### PASSAGE
That's how we compile a NuttX App in the Web Browser, and run it with NuttX Emulator in the Web Browser! 🎉
Read the article...
TCC WebAssembly needs an Embedded Filesystem that will have C Header Files and C Library Files for building apps...
How will we implement this Embedded Filesystem in Zig?
Let's embed the simple ROM FS Filesystem inside our Zig Wrapper...
-
Our TCC JavaScript will fetch the Bundled ROM FS Filesystem over HTTP: romfs.bin
-
Then copy the Bundled ROM FS into Zig Wrapper's WebAssembly Memory
-
Our Zig Wrapper will mount the ROM FS in memory
-
And expose POSIX Functions to TCC that will access the Emulated Filesystem
(Works like the Emscripten Filesystem)
How to bundle our C Header Files and C Library Files into the ROM FS Filesystem?
Like this...
## For Ubuntu: Install genromfs
sudo apt install genromfs
## For macOS: Install genromfs
brew install genromfs
## Bundle the romfs folder into ROM FS Filesystem romfs.bin
## and label with this Volume Name
genromfs \
-f zig/romfs.bin \
-d zig/romfs \
-V "ROMFS"
(See the ROM FS Binary zig/romfs.bin
)
(See the ROM FS Files zig/romfs
)
How to implement the ROM FS in our Zig Wrapper?
We'll borrow the ROM FS Driver from Apache NuttX RTOS. And compile it from C to WebAssembly with Zig Compiler...
(See the Modified Source Files)
This compiles OK with Zig Compiler with a few tweaks, let's test it in Zig...
Read the article...
We borrowed the ROM FS Driver from Apache NuttX RTOS. Zig Compiler compiles it to WebAssembly with a few tweaks...
How do we call the ROM FS Driver to Mount the ROM FS Filesystem?
This is how we mount the ROM FS Filesystem in Zig: tcc-wasm.zig
/// Import the ROM FS
const c = @cImport({
@cInclude("zig_romfs.h");
});
/// Compile a C program to 64-bit RISC-V
pub export fn compile_program(...) [*]const u8 {
// Create the Memory Allocator for malloc
memory_allocator = std.heap.FixedBufferAllocator.init(&memory_buffer);
// Mount the ROM FS Filesystem
const ret = c.romfs_bind( // Bind the ROM FS Filesystem
c.romfs_blkdriver, // blkdriver: ?*struct_inode_6
null, // data: ?*const anyopaque
&c.romfs_mountpt // handle: [*c]?*anyopaque
);
assert(ret >= 0);
Zig won't let us create objects for romfs_blkdriver
and romfs_mountpt
, so we create them in C: fs_romfs.c
struct inode romfs_blkdriver_inode;
struct inode *romfs_blkdriver = &romfs_blkdriver_inode;
void *romfs_mountpt = NULL;
This crashes inside romfs_fsconfigure...

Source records

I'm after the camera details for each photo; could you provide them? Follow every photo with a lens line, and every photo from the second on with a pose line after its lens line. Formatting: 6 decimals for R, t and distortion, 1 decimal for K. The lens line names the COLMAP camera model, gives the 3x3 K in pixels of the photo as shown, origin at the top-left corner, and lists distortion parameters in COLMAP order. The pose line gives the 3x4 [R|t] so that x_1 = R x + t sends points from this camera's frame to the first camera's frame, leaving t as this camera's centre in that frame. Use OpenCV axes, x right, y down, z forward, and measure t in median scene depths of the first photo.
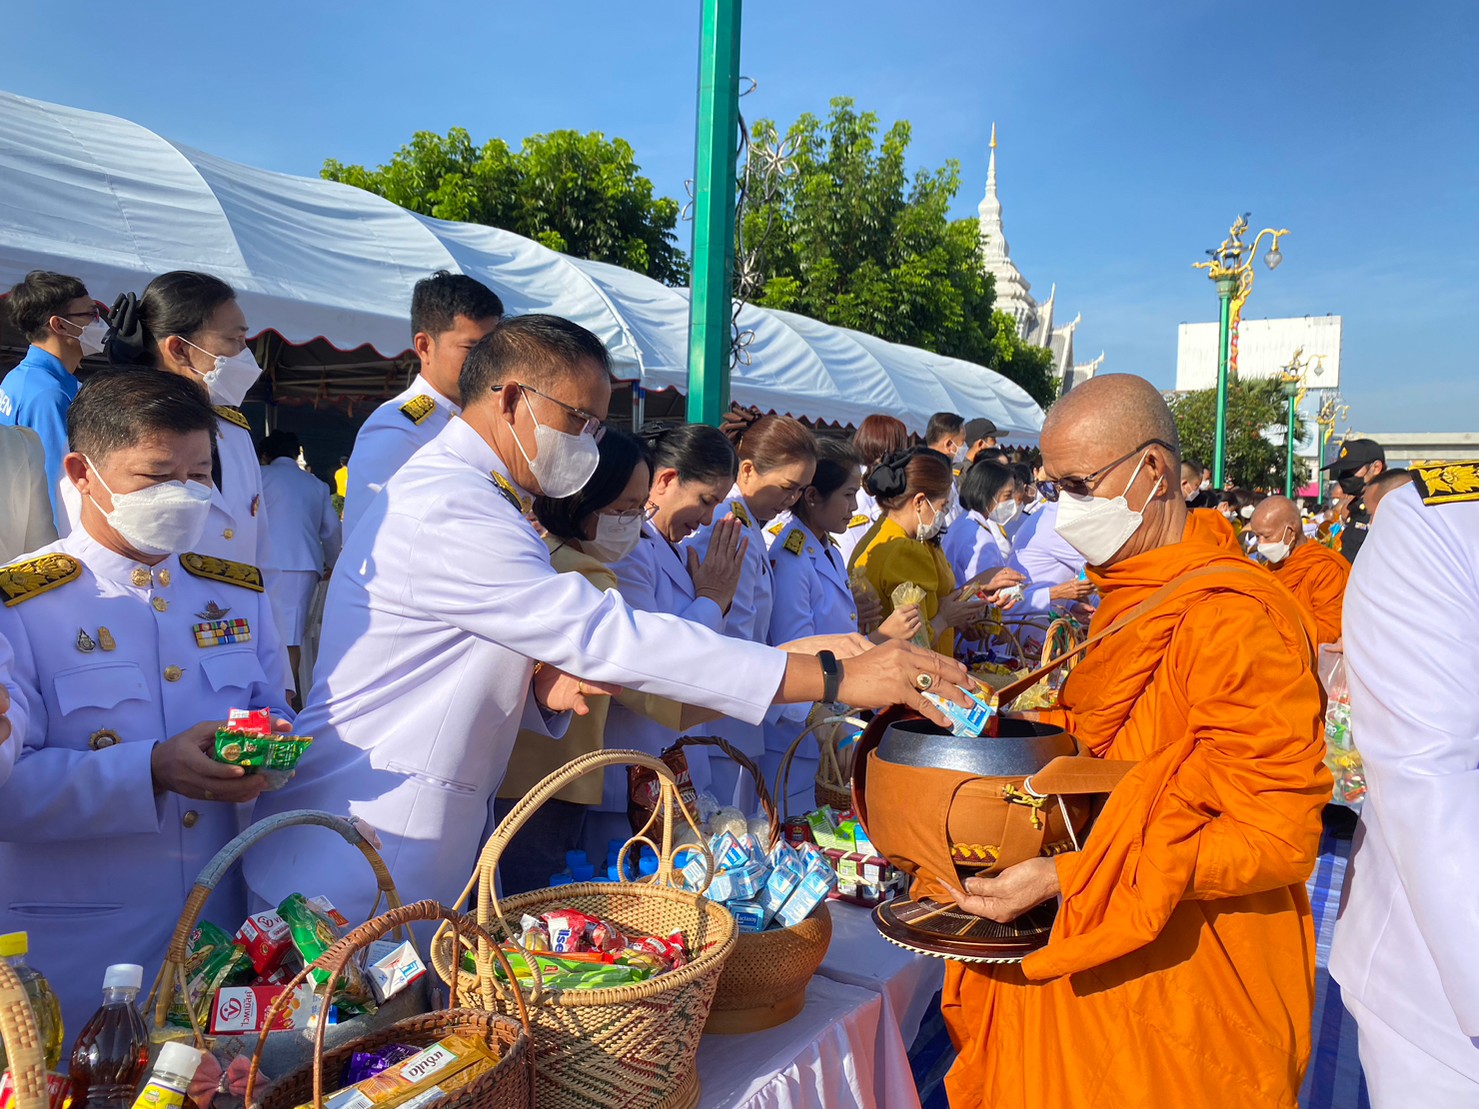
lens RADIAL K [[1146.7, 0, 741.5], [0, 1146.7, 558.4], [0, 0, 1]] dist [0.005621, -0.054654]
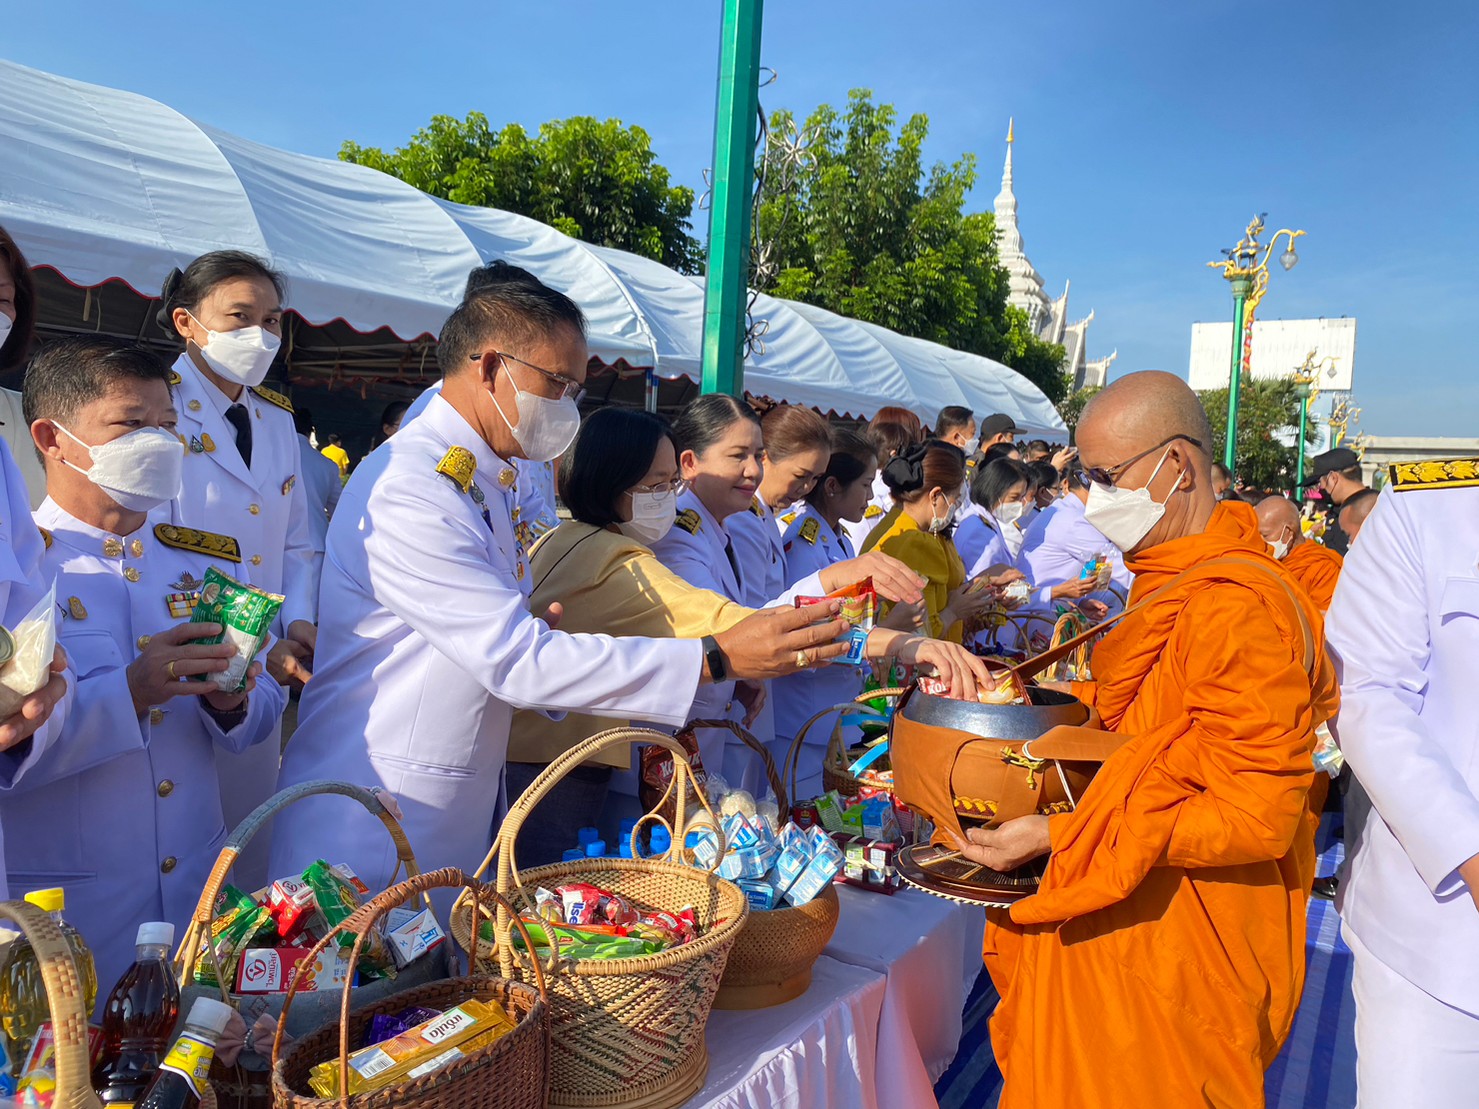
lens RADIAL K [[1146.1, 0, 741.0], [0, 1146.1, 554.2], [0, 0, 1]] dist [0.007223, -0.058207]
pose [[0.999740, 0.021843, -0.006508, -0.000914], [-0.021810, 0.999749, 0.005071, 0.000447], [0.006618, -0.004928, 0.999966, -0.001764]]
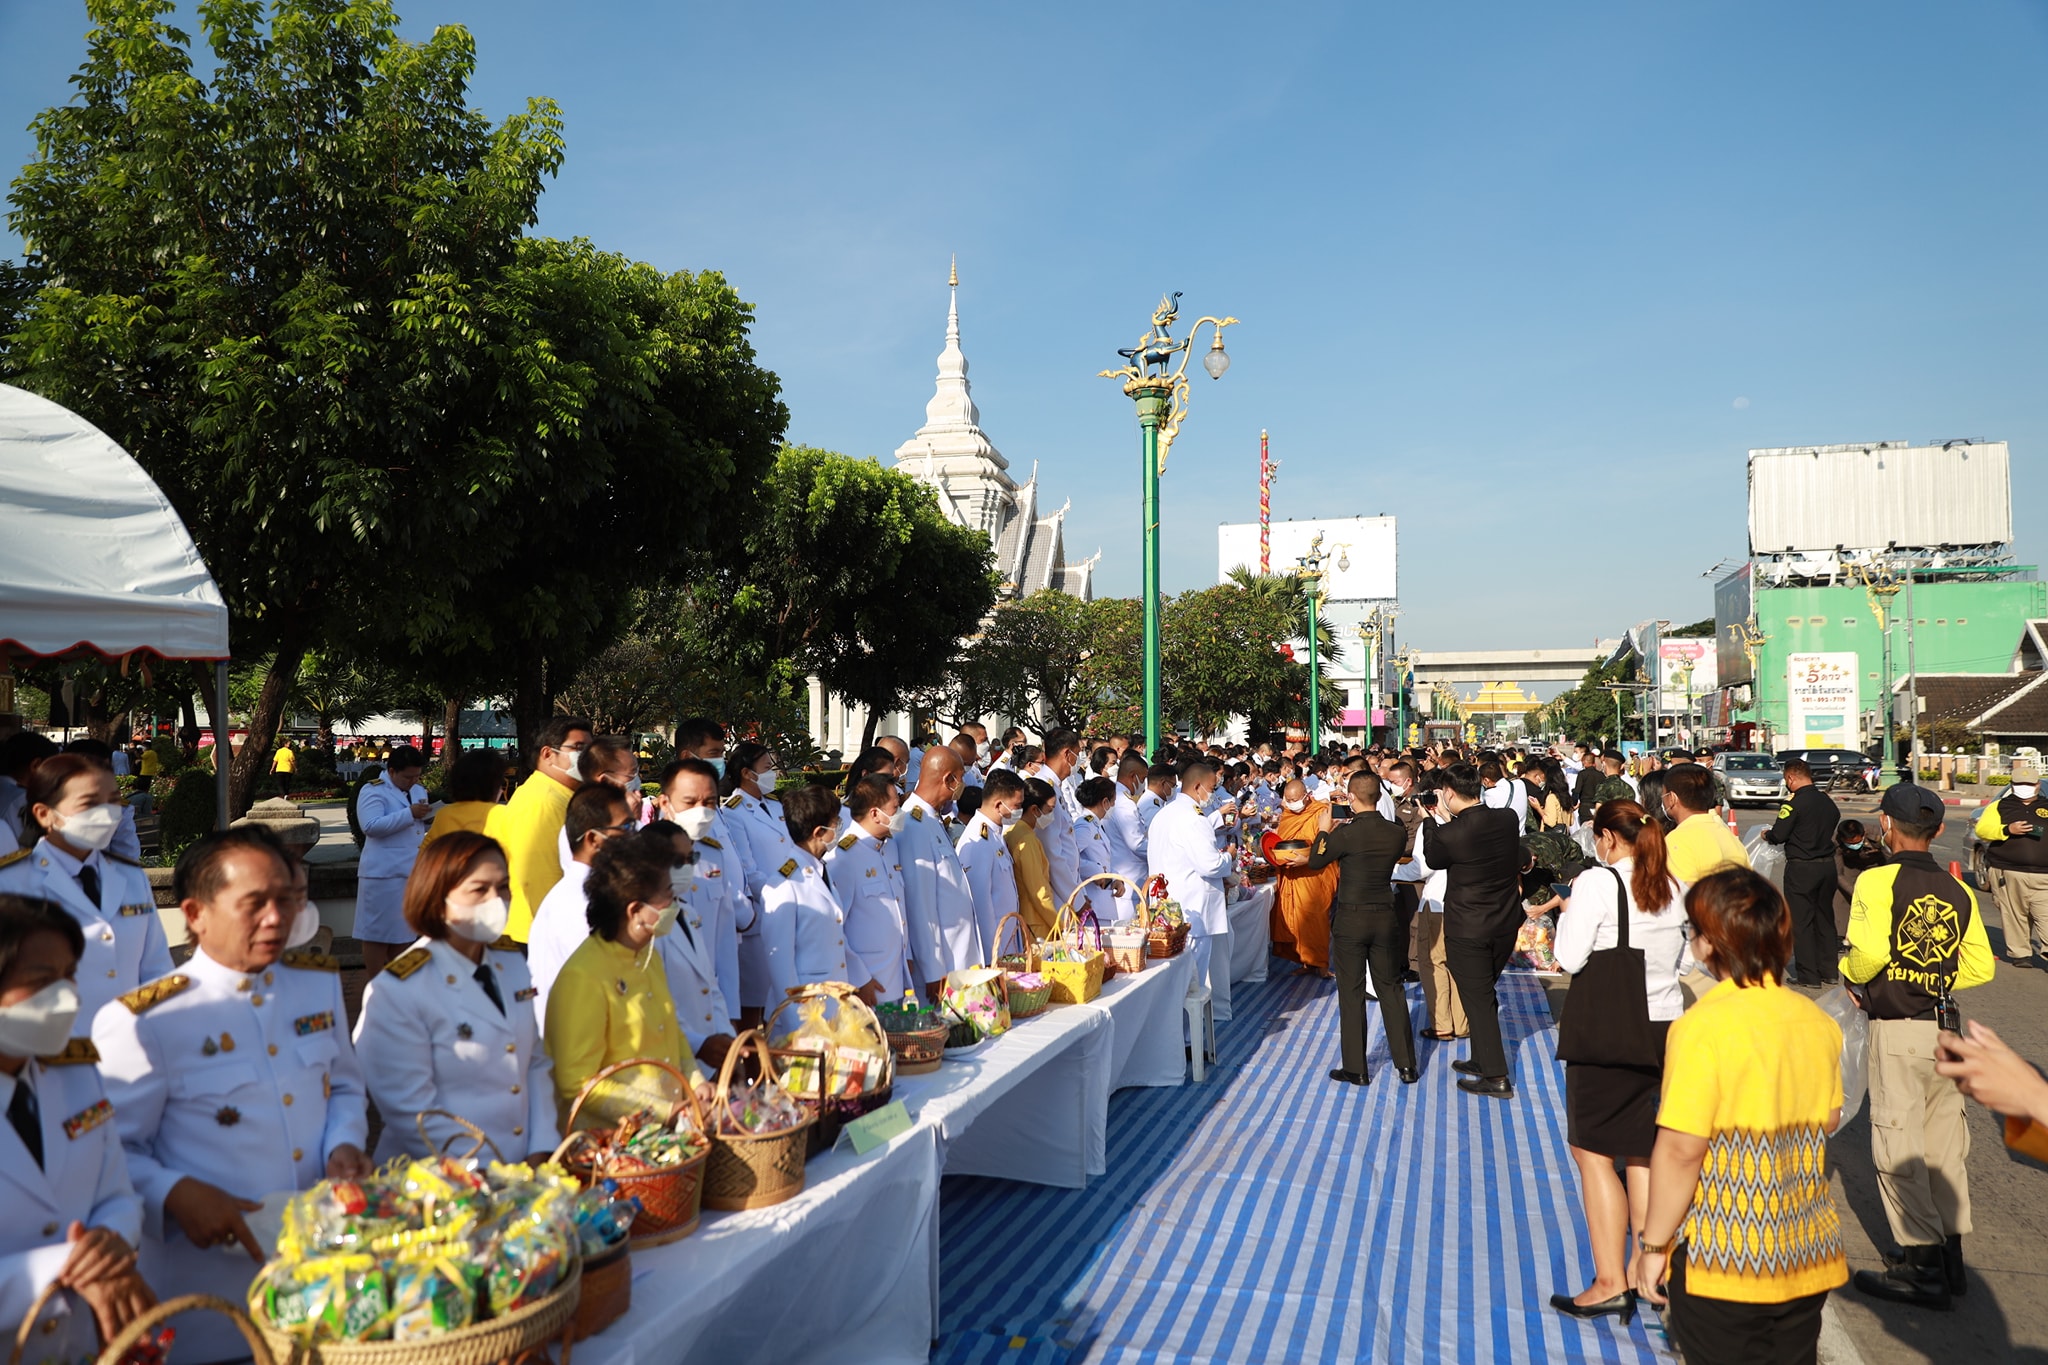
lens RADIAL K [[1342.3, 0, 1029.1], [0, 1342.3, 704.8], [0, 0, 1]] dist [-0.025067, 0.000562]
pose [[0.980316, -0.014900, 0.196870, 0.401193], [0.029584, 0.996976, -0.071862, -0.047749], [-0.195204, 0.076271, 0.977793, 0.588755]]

### QUESTIONS TO ANSWER
1) In the ROM FS passage, which project is the ROM FS Driver borrowed from?
2) Write out the ROM FS passage between "(See the ROM FS Binary" and "Mount the ROM FS Filesystem?", inclusive, swapping "Zig Compiler" for "Zig toolchain".

### SOLUTION SET
1) Apache NuttX RTOS

2)
(See the ROM FS Binary zig/romfs.bin
)
(See the ROM FS Files zig/romfs
)
How to implement the ROM FS in our Zig Wrapper?
We'll borrow the ROM FS Driver from Apache NuttX RTOS. And compile it from C to WebAssembly with Zig toolchain...
(See the Modified Source Files)
This compiles OK with Zig toolchain with a few tweaks, let's test it in Zig...
Read the article...
We borrowed the ROM FS Driver from Apache NuttX RTOS. Zig toolchain compiles it to WebAssembly with a few tweaks...
How do we call the ROM FS Driver to Mount the ROM FS Filesystem?